Experimental Search for $n \rightarrow n'$ Oscillations to Explain the Neutron Lifetime Discrepancy

The theory of "mirror matter" restores parity to the standard model by hypothesizing a copy of the standard model with right-handed weak interactions. One potential way to explain the $>4 \sigma$ discrepancy between beam and bottle neutron lifetime experiments invokes neutrons oscillating into their mirror neutron partners. Mirror neutron oscillations as a source of loss in bottle lifetime experiments are constrained by the agreement between $V_{ud}$ extracted from neutron $\beta$-decay and the value of $V_{ud}$ required for CKM unitarity.
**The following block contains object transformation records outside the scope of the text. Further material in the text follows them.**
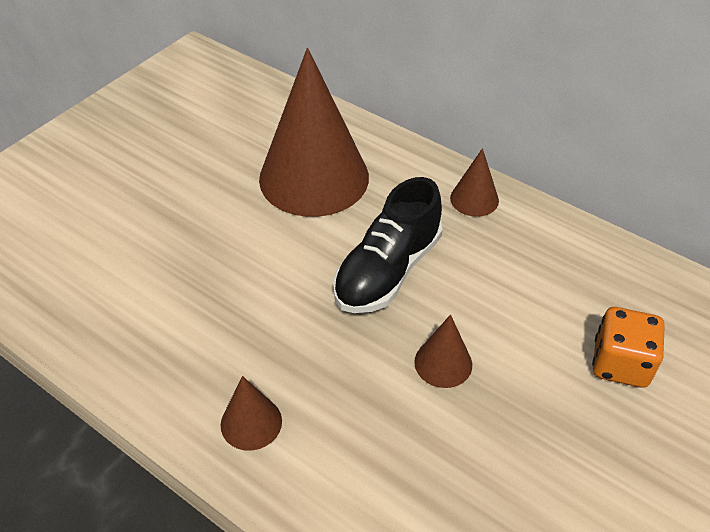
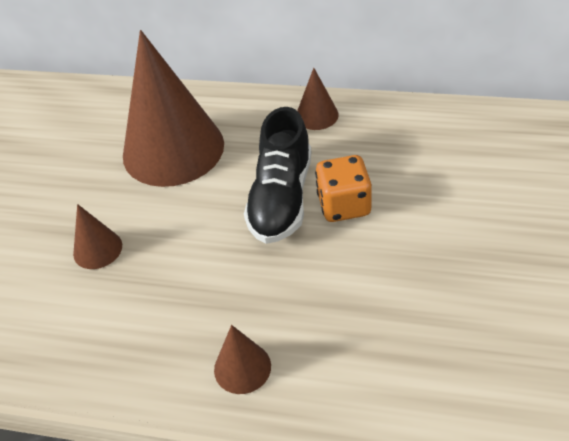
camera: 20 degrees left, 0 degrees up
(443, 363) = (370, 250): brown cone -> brown cone (97, 249)
(620, 364) = (501, 193): orange dice -> orange dice (344, 205)

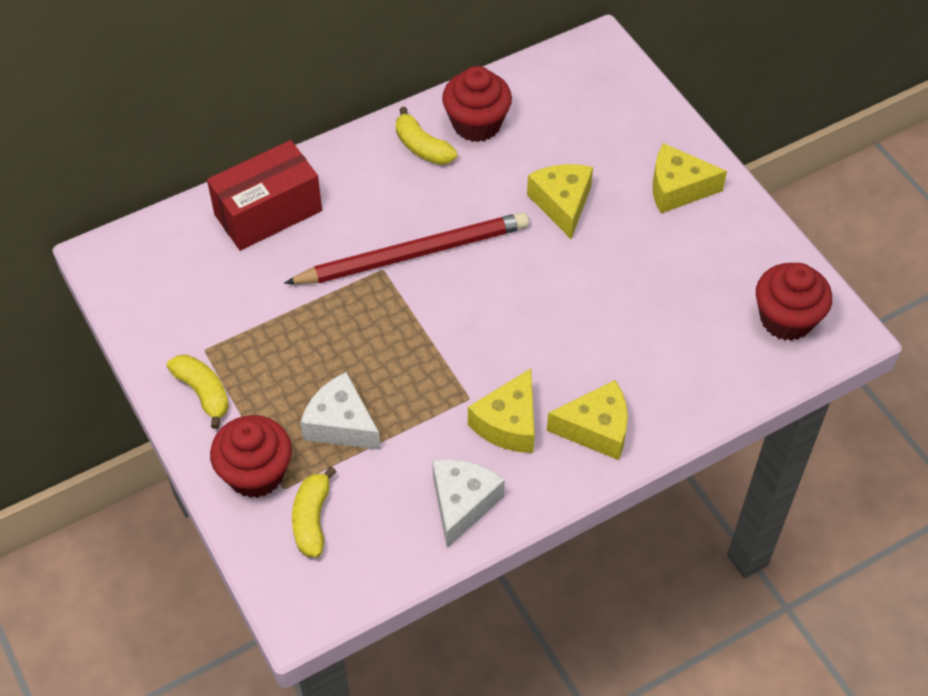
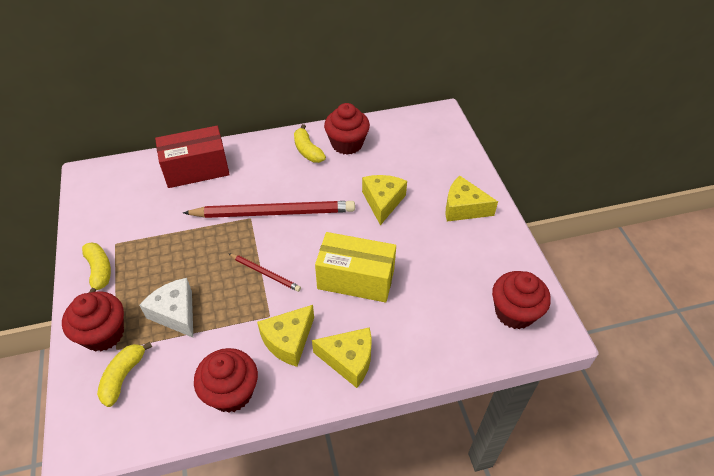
camera: 15 degrees right, 5 degrees down
(439, 343) = (265, 273): none -> red pencil
(462, 503) = (231, 392): white cheese -> red cupcake
(565, 322) = (356, 279): none -> yellow box

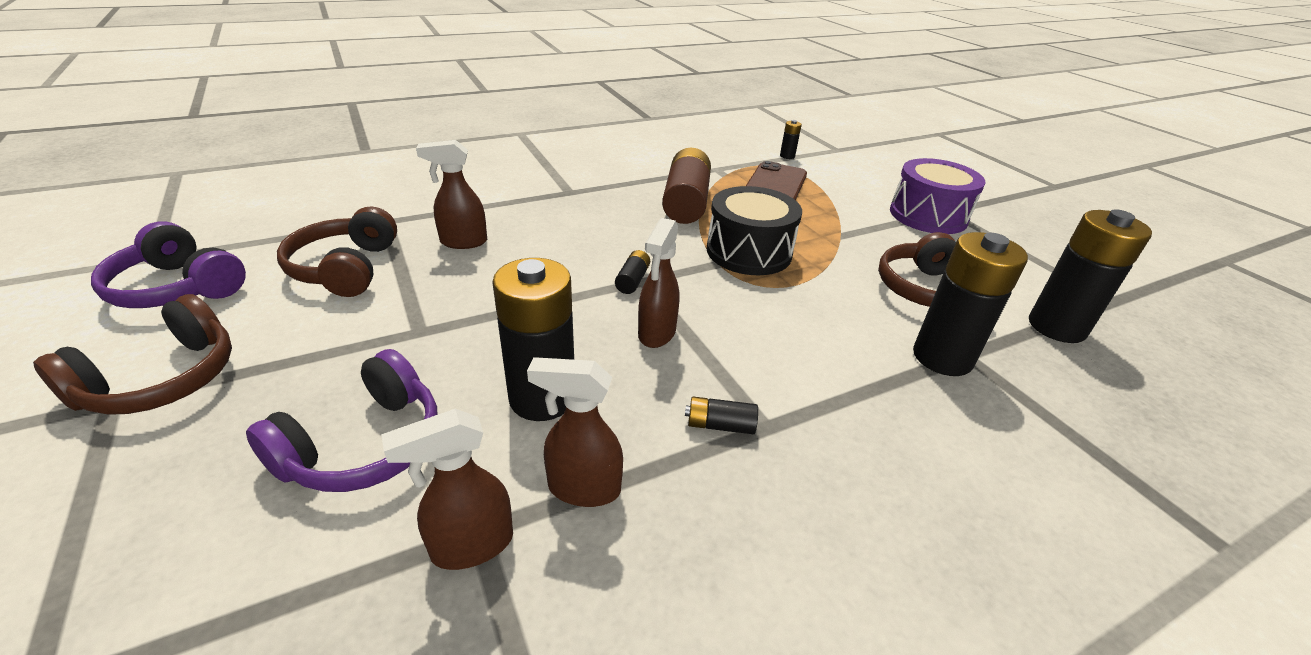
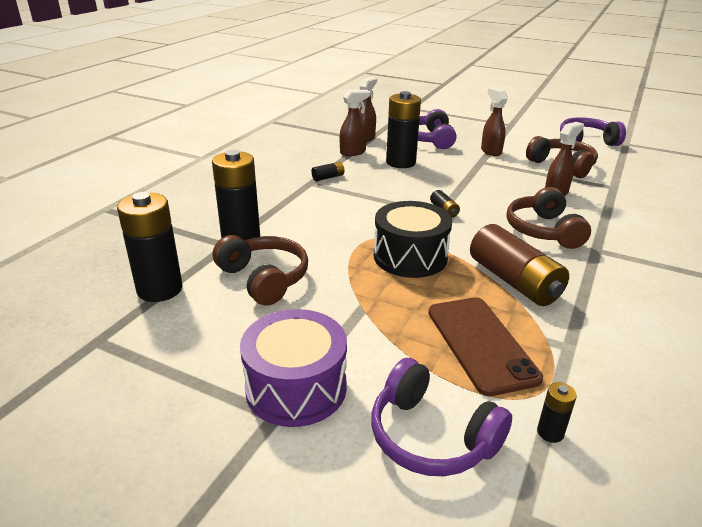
camera: 145 degrees right, 5 degrees down
(162, 380) = (513, 130): brown headphones -> brown headphones (543, 231)
(656, 334) = (394, 194): brown spray bottle -> brown spray bottle (490, 151)
(854, 175) = (431, 436): none -> purple headphones

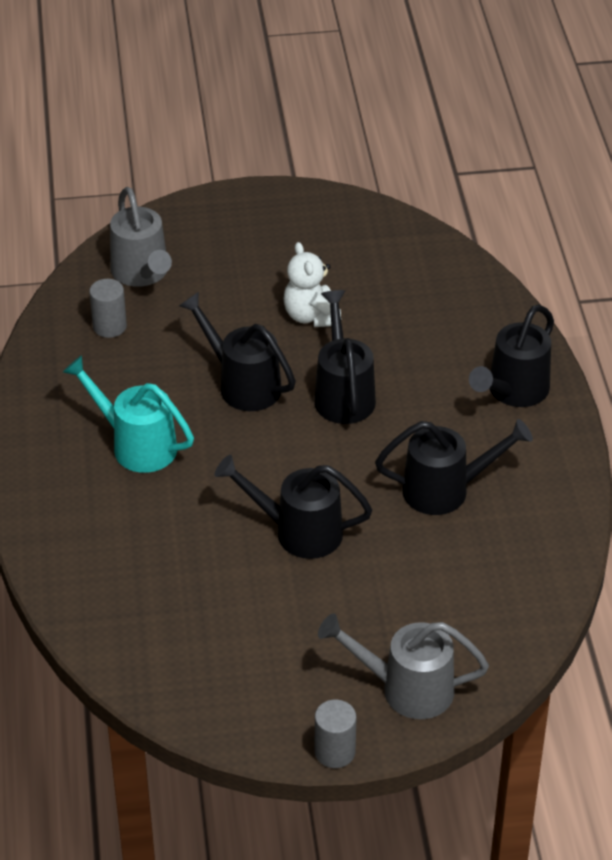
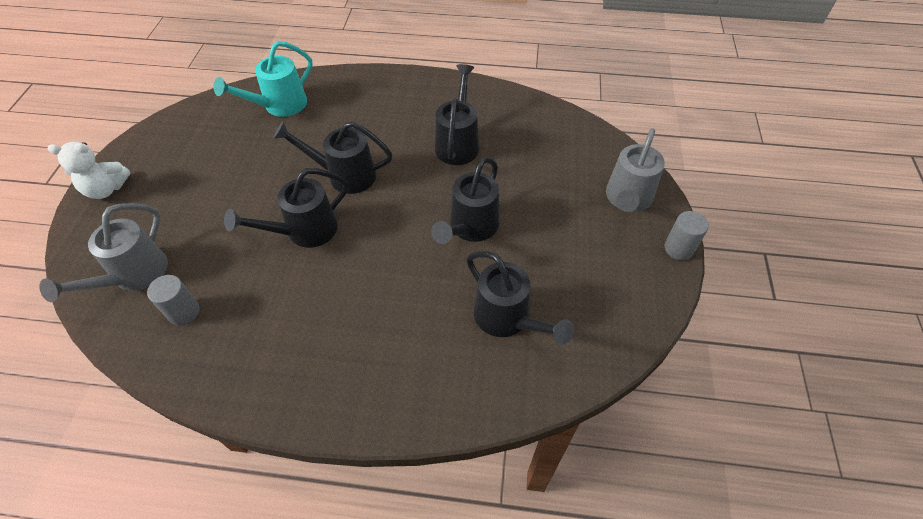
camera: 75 degrees left, 10 degrees up
(136, 445) = (338, 317): turquoise watering can -> turquoise watering can (279, 106)
(142, 273) = (134, 275): grey watering can -> grey watering can turned 120 degrees clockwise
(311, 316) = (255, 176): white teddy bear -> white teddy bear (106, 189)
(513, 391) = (384, 94): black watering can -> black watering can (507, 319)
However, in the event of a small mass difference $\Delta m$ between the normal and mirror neutron states, the 4.6 T magnetic field present in the NIST Beam Lifetime experiment could cause an apparent increase in the measured $\tau_n$. An experiment at Oak Ridge National Lab probed this theory by searching for the hypothesized reappearance of neutrons passing through a B$_4$C absorber inside a magnetic field varying between a peak strength of -6.6 T and +6.6 T. This talk presents new limits on neutron oscillations into non-degenerate mirror matter, excluding this effect as an explanation of the neutron lifetime discrepancy. We will also discuss further efforts to improve these limits and search for other models of $n \rightarrow n'$ oscillation.